Around the same time, a leading digital rights organization accused Facebook of actively blocking its users from sharing a link to a web page critical of Amazon. Facebook users who attempted to share the link received a message that the page's content went against Facebook’s community standards.  “Whether this was intentional censorship, some technical glitch, or just a mistake made by an overworked human or robot, the end result is the same,” Fight for the Future’s deputy director Evan Greer told Gizmodo. “The campaign page that we made to give people a voice in their democracy is being blocked by a Silicon Valley giant.

Experts say that claiming an unspecified technical glitch is behind these takedowns not only fails to provide a proper justification for such incidents, it is also a means of misleading people.

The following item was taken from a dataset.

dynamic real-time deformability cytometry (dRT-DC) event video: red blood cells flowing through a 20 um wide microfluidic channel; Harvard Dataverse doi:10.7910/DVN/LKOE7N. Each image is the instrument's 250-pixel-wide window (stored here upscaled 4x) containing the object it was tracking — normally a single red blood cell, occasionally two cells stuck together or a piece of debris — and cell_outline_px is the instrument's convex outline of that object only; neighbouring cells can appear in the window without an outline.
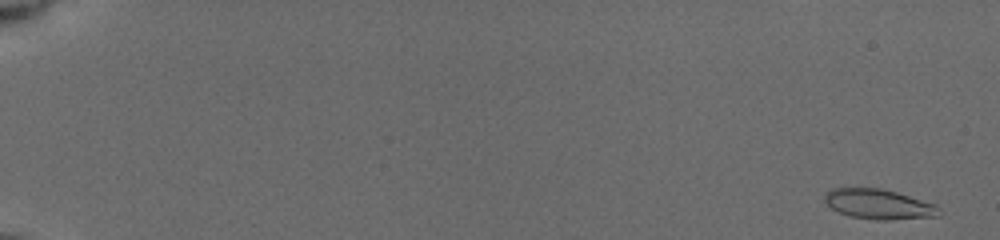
{"species": "common noctule bat (a hibernating species)", "species_latin": "Nyctalus noctula", "temperature_condition": "cold", "stored_images_in_passage": 19, "camera_frame_rate_fps": 3000, "um_per_image_px": 0.085, "animal": {"sex": "female", "body_mass_g": 19.5, "forearm_length_mm": 54.1}, "frame": {"image": 1, "passage_image": 1, "time_ms": 0.0, "image_size_px": [1000, 240], "cell_outline_px": [[944, 212], [936, 216], [888, 220], [876, 220], [852, 216], [840, 212], [832, 208], [824, 200], [824, 196], [832, 188], [880, 188], [896, 192], [936, 204]], "centroid_in_image_um": [74.74, 17.35], "position_along_channel_um": 10.3, "area_um2": 19.83}}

“Corporations use such terms to distance themselves from the outcome. It’s a cloudy response because the user will assume it was not something designed to happen as though the algorithm has an agency or a mind of its own that it decided to glitch,” Smriti Bashira, a fellow at CyberBRICS Project, an organization analyzing digital policies in the BRICS countries told Logically. “It’s a result of what was coded to the system, or that the system was not efficiently managed. It is the corporation's responsibility to ensure it doesn’t happen.”

Are things changing?

Most experts claim the reason that takedowns affect certain communities is two-fold: high-level policy designed by institutional agendas and the discriminatory ways in which a platform's algorithms are designed by virtue of lack of representation.

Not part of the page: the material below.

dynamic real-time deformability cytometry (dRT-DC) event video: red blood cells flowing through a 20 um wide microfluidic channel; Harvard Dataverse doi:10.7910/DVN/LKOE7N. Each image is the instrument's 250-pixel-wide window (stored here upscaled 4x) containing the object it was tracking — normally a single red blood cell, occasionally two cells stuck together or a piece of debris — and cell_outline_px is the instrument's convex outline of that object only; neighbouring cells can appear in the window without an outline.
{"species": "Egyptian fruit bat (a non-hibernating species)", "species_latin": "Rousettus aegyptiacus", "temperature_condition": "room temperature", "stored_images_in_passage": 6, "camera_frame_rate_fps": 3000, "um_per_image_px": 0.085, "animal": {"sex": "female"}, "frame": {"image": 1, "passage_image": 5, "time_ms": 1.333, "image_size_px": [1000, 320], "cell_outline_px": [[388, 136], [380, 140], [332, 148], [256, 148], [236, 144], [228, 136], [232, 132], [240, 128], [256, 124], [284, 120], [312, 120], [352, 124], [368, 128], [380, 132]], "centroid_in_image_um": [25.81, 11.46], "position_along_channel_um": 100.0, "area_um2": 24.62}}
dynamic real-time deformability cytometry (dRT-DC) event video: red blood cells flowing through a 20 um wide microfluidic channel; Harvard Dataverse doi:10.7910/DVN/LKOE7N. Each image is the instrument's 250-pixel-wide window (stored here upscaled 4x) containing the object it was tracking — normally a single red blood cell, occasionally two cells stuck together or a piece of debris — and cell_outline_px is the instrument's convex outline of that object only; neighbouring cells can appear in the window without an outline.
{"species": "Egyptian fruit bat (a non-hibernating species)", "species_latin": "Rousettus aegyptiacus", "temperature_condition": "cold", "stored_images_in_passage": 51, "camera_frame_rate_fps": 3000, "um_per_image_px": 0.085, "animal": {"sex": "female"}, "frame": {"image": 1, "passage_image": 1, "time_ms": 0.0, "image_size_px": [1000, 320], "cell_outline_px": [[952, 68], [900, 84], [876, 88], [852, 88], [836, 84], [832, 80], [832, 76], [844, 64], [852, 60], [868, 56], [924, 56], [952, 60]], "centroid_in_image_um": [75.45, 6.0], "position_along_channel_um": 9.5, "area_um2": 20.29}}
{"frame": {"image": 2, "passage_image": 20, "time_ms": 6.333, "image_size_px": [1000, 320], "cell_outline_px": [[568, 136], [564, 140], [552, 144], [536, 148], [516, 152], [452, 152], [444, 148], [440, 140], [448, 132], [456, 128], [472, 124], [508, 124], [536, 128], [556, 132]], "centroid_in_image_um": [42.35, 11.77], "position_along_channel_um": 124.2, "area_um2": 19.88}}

“They’re not made keeping in mind the needs of marginalized people, they’re designed to reproduce normativity, keeping in mind the ideal user. Essentially someone who responds to virality,” according to Joshi. This does not only reflect in the nature of posts that are removed but also trickles down to the sort of content that is amplified or the kind of advertisements a user sees. For instance, women and members of minority communities are more likely to see ads of lower-paying jobs. This systematic discrimination is based on historical data that is taken to design the algorithms and then used to define a pattern of expectation or behavior of users in the future. According to Joshi, because that data is biased along the lines of race, class, caste it is a major source of unjust user-end experiences.

For the first time, countries will force tech companies to disclose the inner-workings of their algorithms.

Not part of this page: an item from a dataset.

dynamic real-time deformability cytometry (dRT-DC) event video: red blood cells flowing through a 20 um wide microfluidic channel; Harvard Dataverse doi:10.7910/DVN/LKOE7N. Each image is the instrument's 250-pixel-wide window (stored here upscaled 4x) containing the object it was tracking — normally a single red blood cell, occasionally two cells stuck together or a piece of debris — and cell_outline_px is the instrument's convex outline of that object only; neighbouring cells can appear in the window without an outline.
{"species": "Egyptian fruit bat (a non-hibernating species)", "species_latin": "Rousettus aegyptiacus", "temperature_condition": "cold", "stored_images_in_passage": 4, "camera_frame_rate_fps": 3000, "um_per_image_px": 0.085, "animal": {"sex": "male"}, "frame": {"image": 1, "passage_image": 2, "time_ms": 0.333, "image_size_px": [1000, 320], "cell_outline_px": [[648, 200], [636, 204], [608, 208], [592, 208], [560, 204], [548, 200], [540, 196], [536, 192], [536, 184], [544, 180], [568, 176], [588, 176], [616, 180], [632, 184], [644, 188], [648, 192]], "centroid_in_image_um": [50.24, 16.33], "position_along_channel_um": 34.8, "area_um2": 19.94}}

Whether calls for higher accountability from users around the world is affecting change in platform governance is hard to assess since they function with total opaqueness. Experts monitoring Facebook and digital policies say nobody knows what goes into coding the algorithm itself. And even if their public responses are claiming of doing better, there is little insight to know whether it translates in the backend.

There is some work being done to improve transparency in the way these tech giants work. Amid growing criticism that machine-learning tools have promoted viral hateful or false content, it was reported last week that the European Commission is expected to demand that Facebook, Google, and Twitter alter their algorithms to stop the spread of online falsehoods. It's the first time any country or region will go as far as forcing tech companies to disclose the inner workings of the algorithms used to populate social media feeds. 

Bashir believes it’s a positive step since these platforms “act as gatekeepers of speech exercising a tremendous amount of control.” However, these policies are still considered eurocentric with few measures for diverse groups.

“There’s a lot of work being done towards generating meaningful transparency to make platforms comply with international standards,” according to Joshi. “However, they are western concepts which need to be responsive to different contexts around the world. These are users who are the largest in numbers but it honestly seems like they simply don’t care.”